Exercise prompt:
Copy the section of the debugging advice starting with "You should be" and going on through "why it is so.", renaming "culprit" to "offending code" wherever it appears.
Extract below:
Your system might be setting up protected spaces and that could trigger
exceptions. Those would more likely be at start, not sporadically in the
long run, but you need to be sure. You should know your init functions
and ne able to tell if the MPU is on and if there are protected spaces.
You should be able to get exactly who is causing that exception by
fetching in a particular place. That would probably point you right away
to the culprit without much guessing and debugging. I can't help you
with Cortex-R; I'm an -M guy. The MPU or the fetch unit triggered an
exception because an instruction in some address (who) wanted to access
memory in some place (where) where it is either non-existent (fetch
unit) or not allowed (MPU). Since you said it is a data fetch exception,
I bet it is the fetch unit and not the MPU, but it is your processor in
your hardware and you have to know its intricacies.
Once you have the address, you can check the map file the linker outputs
to find the function that is doing that. Then you can probably put a
breakpoint there and try to get why it is so.
Running an "I wrote it myself" application is not good enough,
particularly if you never did before. A known to work application is for
example those in the contrib tree (1.4.1) or in the app tree (2.0.x).
Run one of those apps AND your serial stuff, remove all kind of
communication between those, and when you are sure none of them is
blowing your system, then start writing each other's buffer.
If you could make the echo app run without a hassle, that is a good
sign, but not enough. I've seen that run on bad ports mixing contexts.
Netio would probably be the same, unless you run it as a master.
Again:
You must have:
NO_SYS=1
a main loop
some interrupt handlers.
You must call lwIP functions in only one context, either main or
interrupt, but not both. The code snippet you sent looks OK-enough to me
not to cause a blowup (but that proves nothing), but you should check
there is enough room before calling tcp_write().
End of Extract.
Extracted material below:
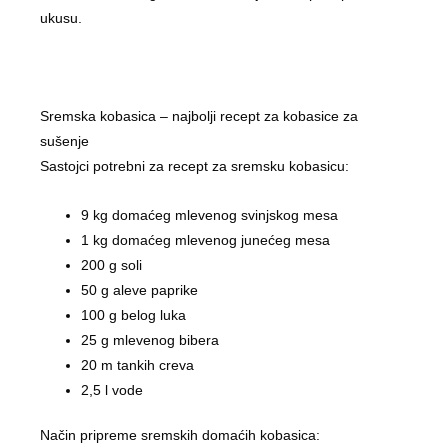
ukusu.
Sremska kobasica – najbolji recept za kobasice za
sušenje
Sastojci potrebni za recept za sremsku kobasicu:
9 kg domaćeg mlevenog svinjskog mesa
1 kg domaćeg mlevenog junećeg mesa
200 g soli
50 g aleve paprike
100 g belog luka
25 g mlevenog bibera
20 m tankih creva
2,5 l vode
Način pripreme sremskih domaćih kobasica: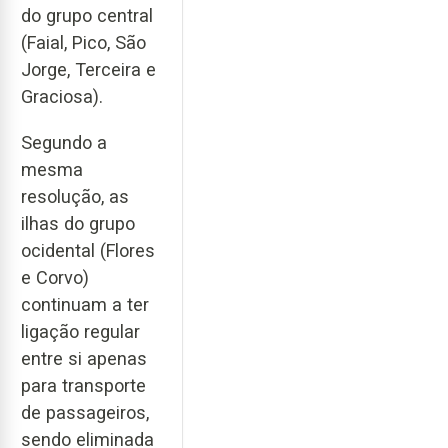
do grupo central
(Faial, Pico, São
Jorge, Terceira e
Graciosa).
Segundo a
mesma
resolução, as
ilhas do grupo
ocidental (Flores
e Corvo)
continuam a ter
ligação regular
entre si apenas
para transporte
de passageiros,
sendo eliminada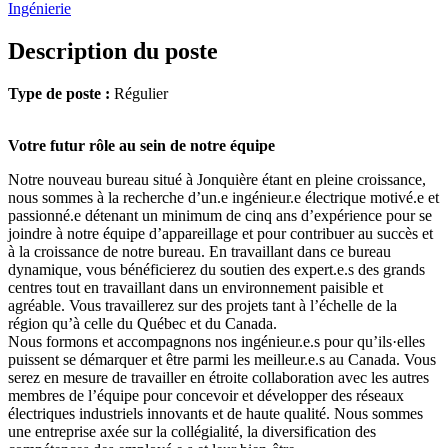
Ingénierie
Description du poste
Type de poste :
Régulier
Votre futur rôle au sein de notre équipe
Notre nouveau bureau situé à Jonquière étant en pleine croissance,
nous sommes à la recherche d’un.e ingénieur.e électrique motivé.e et
passionné.e détenant un minimum de cinq ans d’expérience pour se
joindre à notre équipe d’appareillage et pour contribuer au succès et
à la croissance de notre bureau. En travaillant dans ce bureau
dynamique, vous bénéficierez du soutien des expert.e.s des grands
centres tout en travaillant dans un environnement paisible et
agréable. Vous travaillerez sur des projets tant à l’échelle de la
région qu’à celle du Québec et du Canada.
Nous formons et accompagnons nos ingénieur.e.s pour qu’ils·elles
puissent se démarquer et être parmi les meilleur.e.s au Canada. Vous
serez en mesure de travailler en étroite collaboration avec les autres
membres de l’équipe pour concevoir et développer des réseaux
électriques industriels innovants et de haute qualité. Nous sommes
une entreprise axée sur la collégialité, la diversification des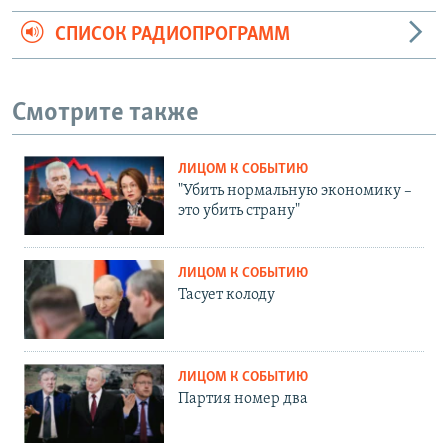
СПИСОК РАДИОПРОГРАММ
Смотрите также
ЛИЦОМ К СОБЫТИЮ
"Убить нормальную экономику –
это убить страну"
ЛИЦОМ К СОБЫТИЮ
Тасует колоду
ЛИЦОМ К СОБЫТИЮ
Партия номер два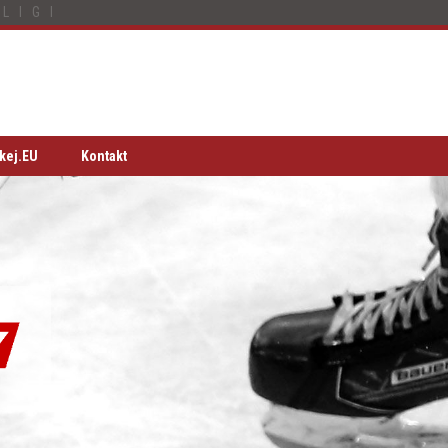
LIGI
kej.EU
Kontakt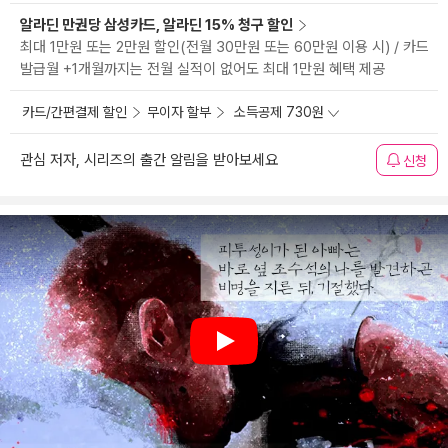
알라딘 만권당 삼성카드, 알라딘 15% 청구 할인
최대 1만원 또는 2만원 할인(전월 30만원 또는 60만원 이용 시) / 카드
발급월 +1개월까지는 전월 실적이 없어도 최대 1만원 혜택 제공
카드/간편결제 할인
무이자 할부
소득공제 730원
관심 저자, 시리즈의 출간 알림을 받아보세요
신청
Play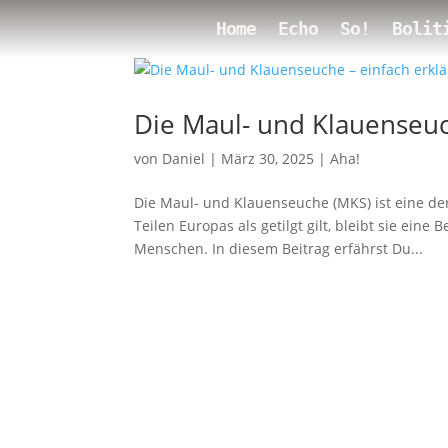
Home
Echo
So!
Bolit
Die Maul- und Klauenseuc
von
Daniel
|
März 30, 2025
|
Aha!
Die Maul- und Klauenseuche (MKS) ist eine der
Teilen Europas als getilgt gilt, bleibt sie ein
Menschen. In diesem Beitrag erfährst Du...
End of Extracted material.
Your response:
You should be able to get exactly who is causing that exception by
fetching in a particular place. That would probably point you right away
to the offending code without much guessing and debugging. I can't help you
with Cortex-R; I'm an -M guy. The MPU or the fetch unit triggered an
exception because an instruction in some address (who) wanted to access
memory in some place (where) where it is either non-existent (fetch
unit) or not allowed (MPU). Since you said it is a data fetch exception,
I bet it is the fetch unit and not the MPU, but it is your processor in
your hardware and you have to know its intricacies.
Once you have the address, you can check the map file the linker outputs
to find the function that is doing that. Then you can probably put a
breakpoint there and try to get why it is so.